:: PASSAGE TO READ ::

Well, we expect it will be a mix. We are hearing from our partner that there is a lot of excitement outside the U.S. because of the fact there is a lot of airports that need technology like this, but really don’t need a very high-end top of the line, which includes baggage handling connections and such. So, I would say we would expect the mix roughly 50-50 though it may actually start to be a little more outside.

Dave Levenson - Stifel Nicolaus

And that’s a big difference from what you’re doing today with the EXACT, right?

James Green

I think with the EXACT, it’s certainly a mix of U.S. and outside U.S. and I don’t know the exact splits, we have to get that from our partner L-3, it’s certainly a combination of both.

Dave Levenson - Stifel Nicolaus

Okay, on ELb it seems like you still don’t have a competitor with anything nearly as far a long; do you expect those deployments will be for new installations or those are going to be replacements for existing systems?

James Green

It’s a new system; it’s a bigger faster system, so we would expect to see more of it applied to new construction airports that are maybe adding a wing or where they’ve got room to put in new systems, but of course we’d expect if they can afford to make the changes to the structure to include this in the system then certainly the way it goes is the security groups.

The leaders in each of these airports they are all going to want the latest and greatest, but some will be able to and some won’t be able to, but in general we expect it mainly targeted to new growth areas and new growing airports.

Dave Levenson - Stifel Nicolaus

And I had two questions for John Millerick; could you give us the depreciation, amortization number in the fourth quarter, please, and I don’t know if I missed it, but I’m also looking for the backlog number?

John Millerick

I want to say we closed out the year with $138 million in backlog and I think on the depreciation, let me just pull the number here. Yes, it’s $5.6 million

Operator

Your next question come Dalton Chandler with Needham & Company

Dalton Chandler - Needham & Company

Between the restructuring charge and the Copley write down, there was about $7.2 million; could you tell us what piece of that was actually cash?

:: DESCRIPTION OF THE TASK ::
Copy out the whole earnings call transcript word for word. The rows don't matter here.

:: MATERIAL SUPPLIED ::
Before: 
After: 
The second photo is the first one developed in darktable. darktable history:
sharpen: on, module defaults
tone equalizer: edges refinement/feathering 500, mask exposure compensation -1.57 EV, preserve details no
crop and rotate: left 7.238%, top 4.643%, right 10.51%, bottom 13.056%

:: ANSWER BOX ::
Well, we expect it will be a mix. We are hearing from our partner that there is a lot of excitement outside the U.S. because of the fact there is a lot of airports that need technology like this, but really don’t need a very high-end top of the line, which includes baggage handling connections and such. So, I would say we would expect the mix roughly 50-50 though it may actually start to be a little more outside.

Dave Levenson - Stifel Nicolaus

And that’s a big difference from what you’re doing today with the EXACT, right?

James Green

I think with the EXACT, it’s certainly a mix of U.S. and outside U.S. and I don’t know the exact splits, we have to get that from our partner L-3, it’s certainly a combination of both.

Dave Levenson - Stifel Nicolaus

Okay, on ELb it seems like you still don’t have a competitor with anything nearly as far a long; do you expect those deployments will be for new installations or those are going to be replacements for existing systems?

James Green

It’s a new system; it’s a bigger faster system, so we would expect to see more of it applied to new construction airports that are maybe adding a wing or where they’ve got room to put in new systems, but of course we’d expect if they can afford to make the changes to the structure to include this in the system then certainly the way it goes is the security groups.

The leaders in each of these airports they are all going to want the latest and greatest, but some will be able to and some won’t be able to, but in general we expect it mainly targeted to new growth areas and new growing airports.

Dave Levenson - Stifel Nicolaus

And I had two questions for John Millerick; could you give us the depreciation, amortization number in the fourth quarter, please, and I don’t know if I missed it, but I’m also looking for the backlog number?

John Millerick

I want to say we closed out the year with $138 million in backlog and I think on the depreciation, let me just pull the number here. Yes, it’s $5.6 million

Operator

Your next question come Dalton Chandler with Needham & Company

Dalton Chandler - Needham & Company

Between the restructuring charge and the Copley write down, there was about $7.2 million; could you tell us what piece of that was actually cash?